Stored entries
-- Opening Marker --

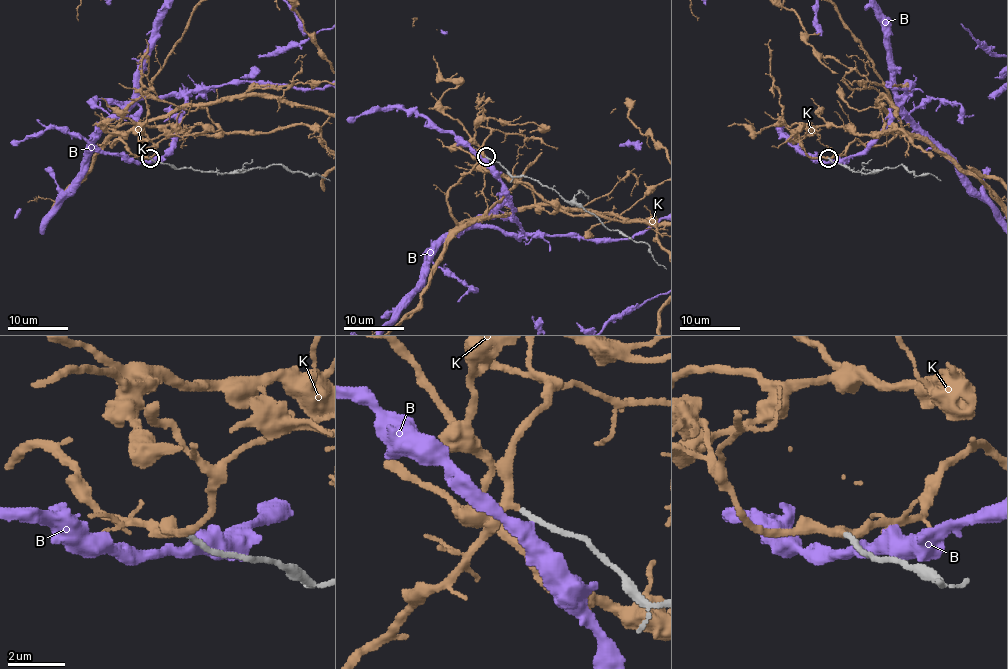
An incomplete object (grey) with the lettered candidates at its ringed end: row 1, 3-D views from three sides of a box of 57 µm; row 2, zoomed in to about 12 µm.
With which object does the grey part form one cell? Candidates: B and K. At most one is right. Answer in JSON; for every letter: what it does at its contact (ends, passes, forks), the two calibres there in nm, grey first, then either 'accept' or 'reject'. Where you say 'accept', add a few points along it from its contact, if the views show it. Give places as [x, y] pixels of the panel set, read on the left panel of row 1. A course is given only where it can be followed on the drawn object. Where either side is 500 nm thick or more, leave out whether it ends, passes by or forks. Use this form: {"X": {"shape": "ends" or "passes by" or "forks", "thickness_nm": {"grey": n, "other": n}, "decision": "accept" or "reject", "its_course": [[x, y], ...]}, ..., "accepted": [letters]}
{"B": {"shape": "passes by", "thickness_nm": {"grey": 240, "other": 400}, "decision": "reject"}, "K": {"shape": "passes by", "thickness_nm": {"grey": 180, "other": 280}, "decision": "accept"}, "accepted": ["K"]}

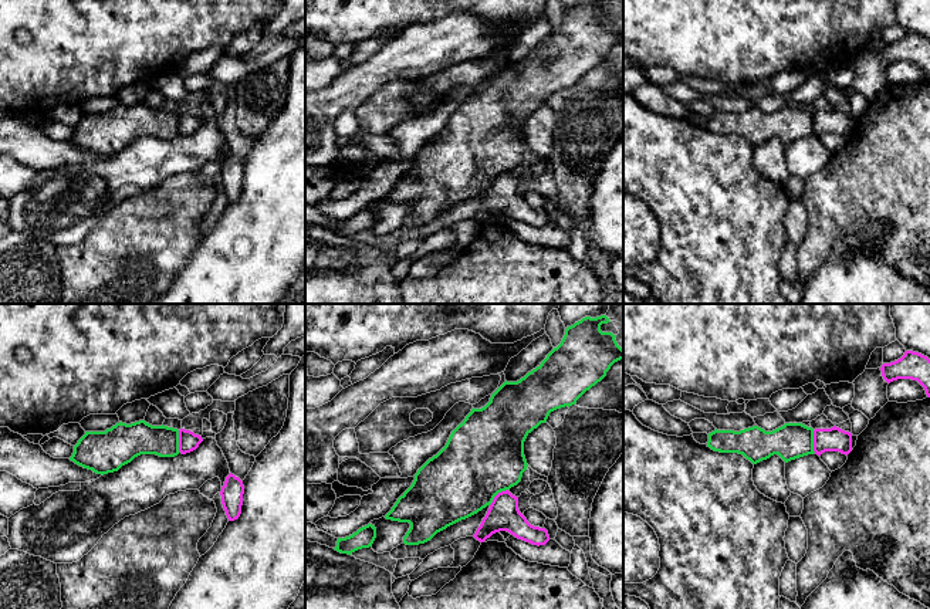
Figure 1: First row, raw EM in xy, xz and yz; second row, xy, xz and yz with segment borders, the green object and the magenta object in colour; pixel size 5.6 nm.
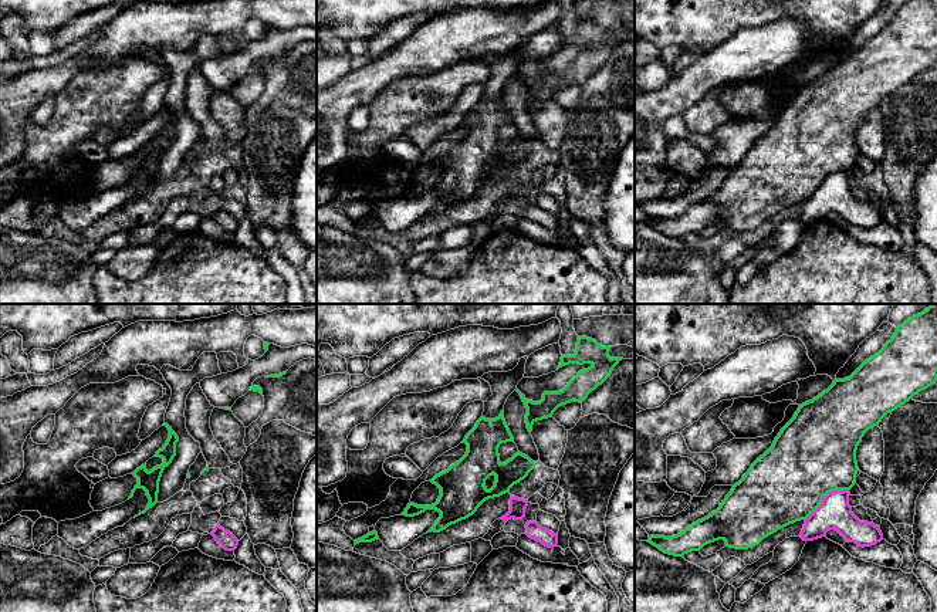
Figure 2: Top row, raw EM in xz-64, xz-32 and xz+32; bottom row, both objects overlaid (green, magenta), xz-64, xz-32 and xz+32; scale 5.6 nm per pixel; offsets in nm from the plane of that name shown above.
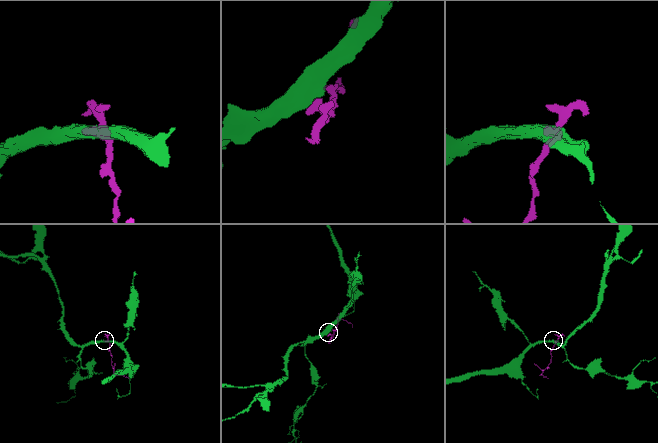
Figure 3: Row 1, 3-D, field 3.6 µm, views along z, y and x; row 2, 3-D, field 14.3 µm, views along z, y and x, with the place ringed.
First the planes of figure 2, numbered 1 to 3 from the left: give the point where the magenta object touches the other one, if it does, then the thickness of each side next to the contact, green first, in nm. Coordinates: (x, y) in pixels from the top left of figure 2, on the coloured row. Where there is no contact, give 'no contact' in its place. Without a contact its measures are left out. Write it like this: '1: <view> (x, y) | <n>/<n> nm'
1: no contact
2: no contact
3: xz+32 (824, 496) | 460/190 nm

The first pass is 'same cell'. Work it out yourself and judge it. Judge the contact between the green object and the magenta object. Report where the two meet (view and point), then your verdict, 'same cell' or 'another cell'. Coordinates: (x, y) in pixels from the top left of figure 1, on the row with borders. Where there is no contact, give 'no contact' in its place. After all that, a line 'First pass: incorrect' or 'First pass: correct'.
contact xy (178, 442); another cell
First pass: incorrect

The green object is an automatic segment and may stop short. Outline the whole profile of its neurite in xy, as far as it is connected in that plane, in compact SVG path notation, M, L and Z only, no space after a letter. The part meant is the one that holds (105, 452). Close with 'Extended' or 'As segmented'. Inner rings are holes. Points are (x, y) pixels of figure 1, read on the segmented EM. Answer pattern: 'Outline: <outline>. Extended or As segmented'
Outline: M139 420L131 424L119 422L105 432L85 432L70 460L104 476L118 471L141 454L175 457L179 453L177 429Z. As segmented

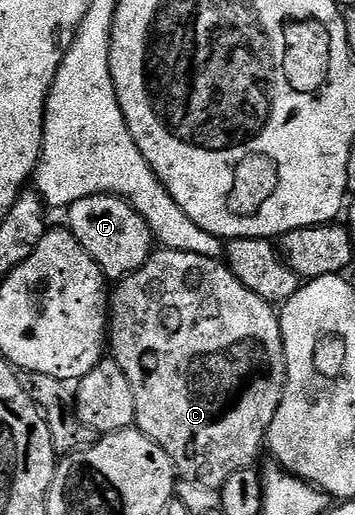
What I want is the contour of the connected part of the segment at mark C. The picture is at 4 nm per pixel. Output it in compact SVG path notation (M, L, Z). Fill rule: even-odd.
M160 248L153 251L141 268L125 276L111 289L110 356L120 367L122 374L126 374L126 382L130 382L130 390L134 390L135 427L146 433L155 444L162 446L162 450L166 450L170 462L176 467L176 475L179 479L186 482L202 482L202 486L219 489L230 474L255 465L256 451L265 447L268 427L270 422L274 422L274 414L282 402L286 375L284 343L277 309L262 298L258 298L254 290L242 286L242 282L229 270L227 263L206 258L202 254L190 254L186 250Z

-- Closing Marker --
-- Opening Marker --

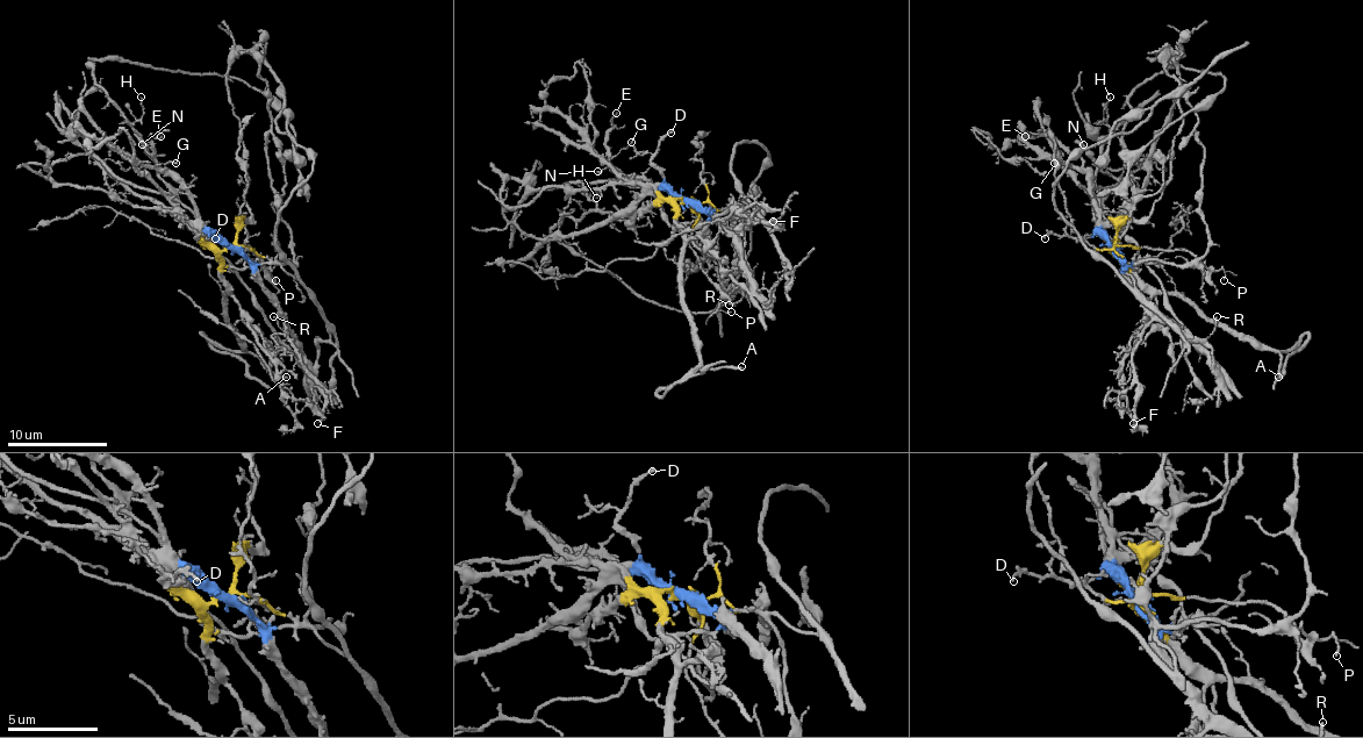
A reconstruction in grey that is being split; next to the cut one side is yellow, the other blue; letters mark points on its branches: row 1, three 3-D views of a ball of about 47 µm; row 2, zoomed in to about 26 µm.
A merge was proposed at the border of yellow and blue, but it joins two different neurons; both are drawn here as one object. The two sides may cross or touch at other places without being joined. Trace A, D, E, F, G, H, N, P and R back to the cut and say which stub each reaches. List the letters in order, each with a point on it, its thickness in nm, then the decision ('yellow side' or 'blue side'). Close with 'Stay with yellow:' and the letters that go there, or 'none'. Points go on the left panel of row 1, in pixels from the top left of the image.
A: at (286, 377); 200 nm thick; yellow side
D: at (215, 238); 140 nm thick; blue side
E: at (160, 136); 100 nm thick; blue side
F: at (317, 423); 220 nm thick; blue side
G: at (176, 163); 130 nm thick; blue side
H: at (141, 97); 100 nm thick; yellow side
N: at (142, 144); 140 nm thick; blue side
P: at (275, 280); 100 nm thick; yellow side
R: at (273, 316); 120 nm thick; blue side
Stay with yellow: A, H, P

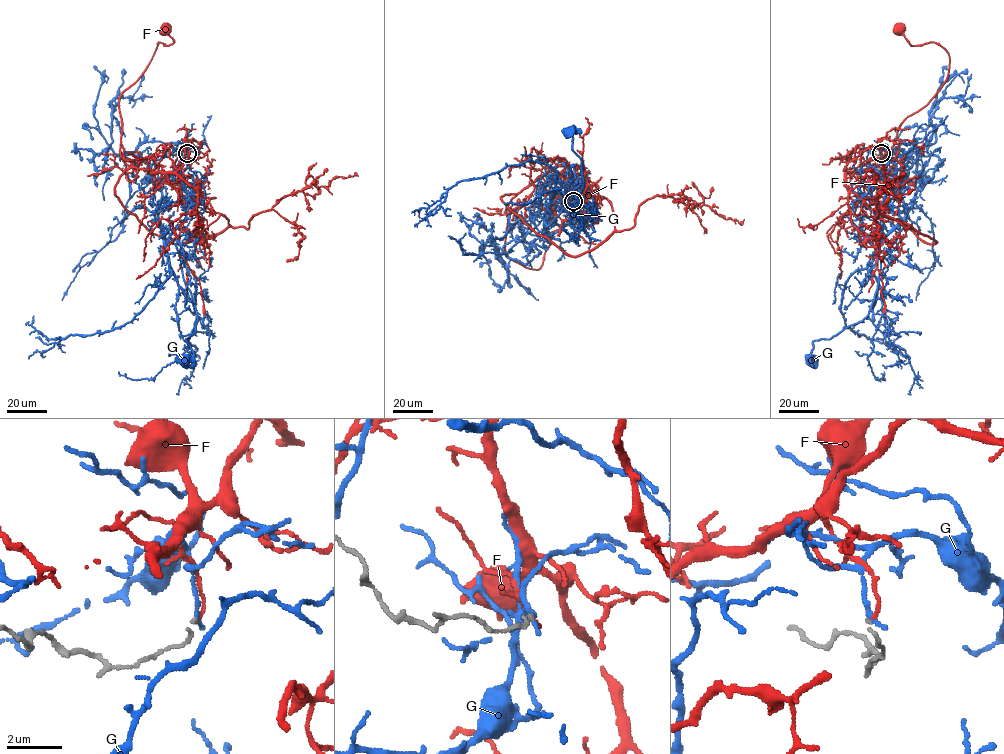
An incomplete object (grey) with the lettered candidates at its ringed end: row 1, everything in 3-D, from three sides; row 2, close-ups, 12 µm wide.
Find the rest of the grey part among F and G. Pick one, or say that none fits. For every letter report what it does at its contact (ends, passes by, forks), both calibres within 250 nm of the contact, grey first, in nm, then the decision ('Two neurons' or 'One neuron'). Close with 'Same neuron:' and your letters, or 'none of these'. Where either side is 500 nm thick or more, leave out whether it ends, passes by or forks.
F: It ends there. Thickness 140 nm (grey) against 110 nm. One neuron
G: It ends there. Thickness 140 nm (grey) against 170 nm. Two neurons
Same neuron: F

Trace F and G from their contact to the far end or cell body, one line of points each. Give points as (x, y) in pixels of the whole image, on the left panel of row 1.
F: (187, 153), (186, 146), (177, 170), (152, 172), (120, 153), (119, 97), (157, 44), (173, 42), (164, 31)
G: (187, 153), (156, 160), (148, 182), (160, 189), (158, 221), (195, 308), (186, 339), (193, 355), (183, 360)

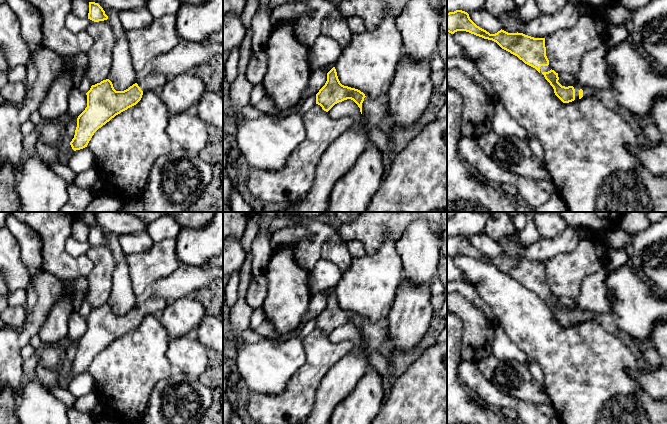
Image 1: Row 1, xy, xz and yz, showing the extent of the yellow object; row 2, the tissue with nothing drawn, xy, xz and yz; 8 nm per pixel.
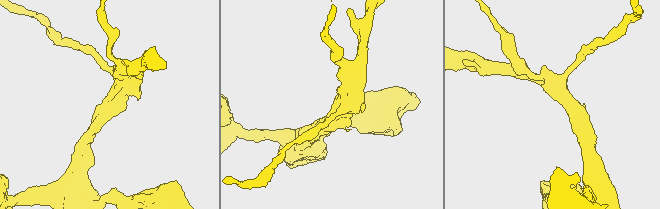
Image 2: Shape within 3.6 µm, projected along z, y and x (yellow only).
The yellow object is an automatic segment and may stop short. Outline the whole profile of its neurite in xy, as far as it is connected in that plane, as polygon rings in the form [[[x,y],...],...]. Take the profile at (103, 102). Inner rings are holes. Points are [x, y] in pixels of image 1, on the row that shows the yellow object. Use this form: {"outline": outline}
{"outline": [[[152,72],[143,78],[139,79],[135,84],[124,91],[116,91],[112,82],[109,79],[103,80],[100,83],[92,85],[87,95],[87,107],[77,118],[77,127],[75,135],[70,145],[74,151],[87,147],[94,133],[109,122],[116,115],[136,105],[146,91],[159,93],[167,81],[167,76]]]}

-- Closing Marker --
-- Opening Marker --

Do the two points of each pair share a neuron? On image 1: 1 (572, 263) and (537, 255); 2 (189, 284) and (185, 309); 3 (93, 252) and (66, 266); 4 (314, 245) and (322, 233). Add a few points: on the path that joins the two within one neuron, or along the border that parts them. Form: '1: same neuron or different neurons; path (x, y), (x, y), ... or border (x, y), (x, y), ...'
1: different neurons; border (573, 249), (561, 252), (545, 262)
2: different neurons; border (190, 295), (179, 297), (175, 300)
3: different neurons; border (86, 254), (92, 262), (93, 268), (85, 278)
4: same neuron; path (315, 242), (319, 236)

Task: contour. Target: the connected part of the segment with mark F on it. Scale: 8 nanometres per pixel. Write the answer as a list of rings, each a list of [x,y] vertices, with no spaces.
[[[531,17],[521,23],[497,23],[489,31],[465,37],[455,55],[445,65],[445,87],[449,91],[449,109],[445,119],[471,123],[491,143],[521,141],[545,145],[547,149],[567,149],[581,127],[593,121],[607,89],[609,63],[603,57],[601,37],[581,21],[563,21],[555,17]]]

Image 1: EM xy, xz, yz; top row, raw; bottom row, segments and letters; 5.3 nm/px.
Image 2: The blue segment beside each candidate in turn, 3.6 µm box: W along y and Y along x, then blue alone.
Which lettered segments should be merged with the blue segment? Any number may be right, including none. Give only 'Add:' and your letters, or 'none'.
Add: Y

-- Closing Marker --

How many lines in the entries hold the word "incomplete"? Only the number is wanted.

**SOLUTION TO THIS TASK**
2